*What the task requires:* From the first line to the last, set down the material exactly, leaving out its pictures.

*Data excerpt:*

————

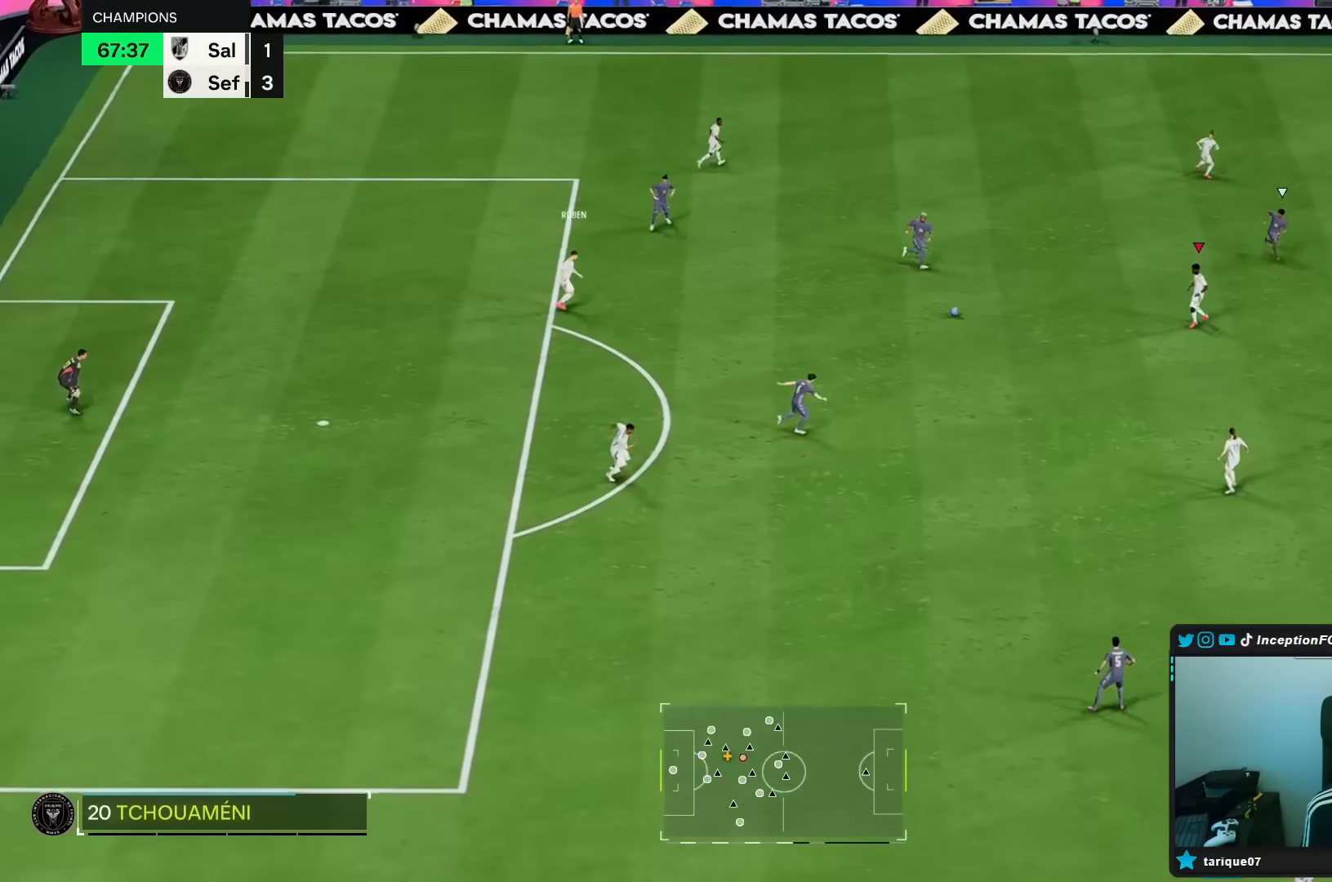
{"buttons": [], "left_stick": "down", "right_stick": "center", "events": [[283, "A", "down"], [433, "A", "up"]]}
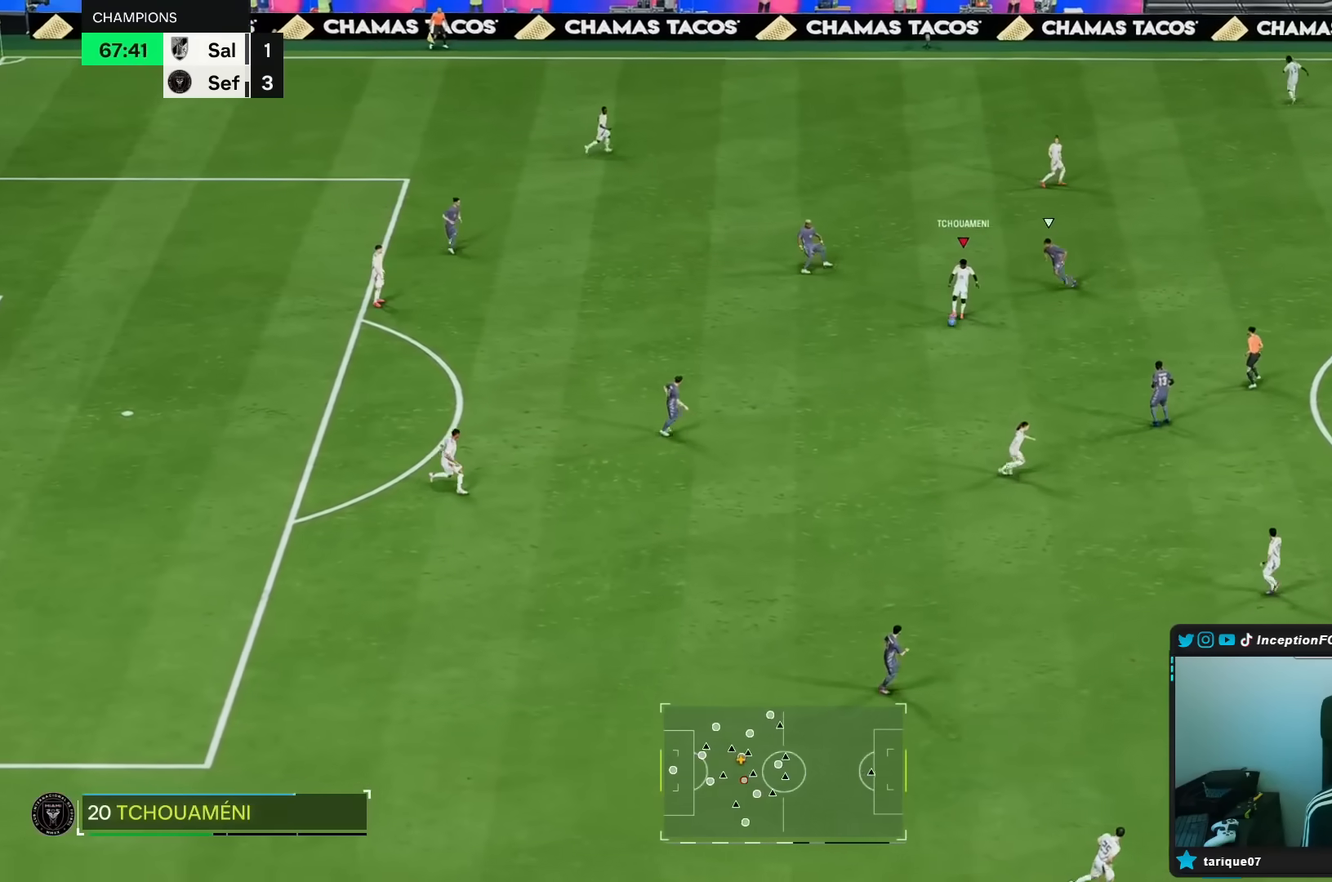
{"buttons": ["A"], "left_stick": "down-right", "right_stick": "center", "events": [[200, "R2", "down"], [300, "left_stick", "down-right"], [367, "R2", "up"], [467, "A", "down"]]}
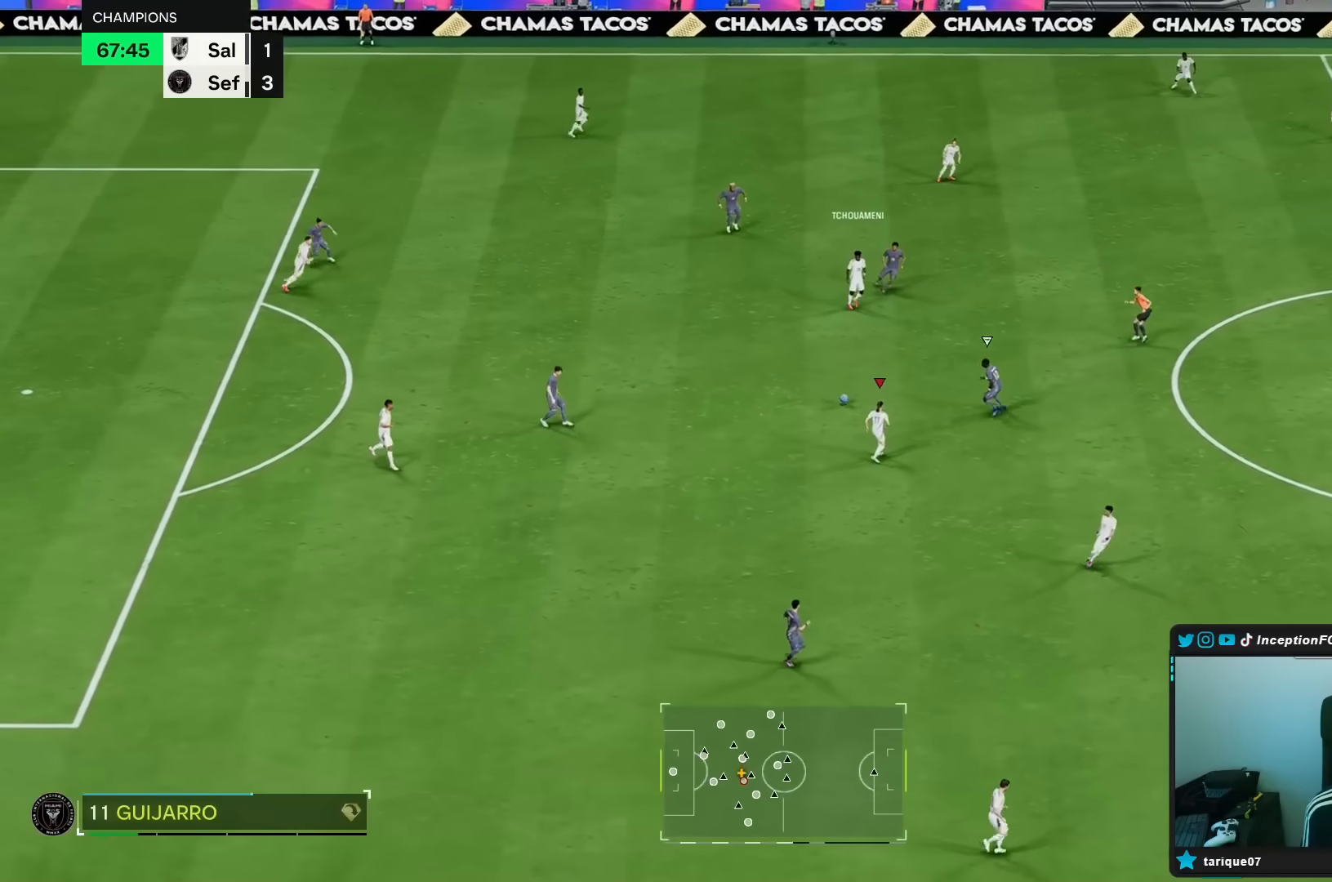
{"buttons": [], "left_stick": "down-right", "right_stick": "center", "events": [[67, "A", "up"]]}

————

*Completed exercise:*
{"buttons": [], "left_stick": "down", "right_stick": "center", "events": [[283, "A", "down"], [433, "A", "up"]]}
{"buttons": ["A"], "left_stick": "down-right", "right_stick": "center", "events": [[200, "R2", "down"], [300, "left_stick", "down-right"], [367, "R2", "up"], [467, "A", "down"]]}
{"buttons": [], "left_stick": "down-right", "right_stick": "center", "events": [[67, "A", "up"]]}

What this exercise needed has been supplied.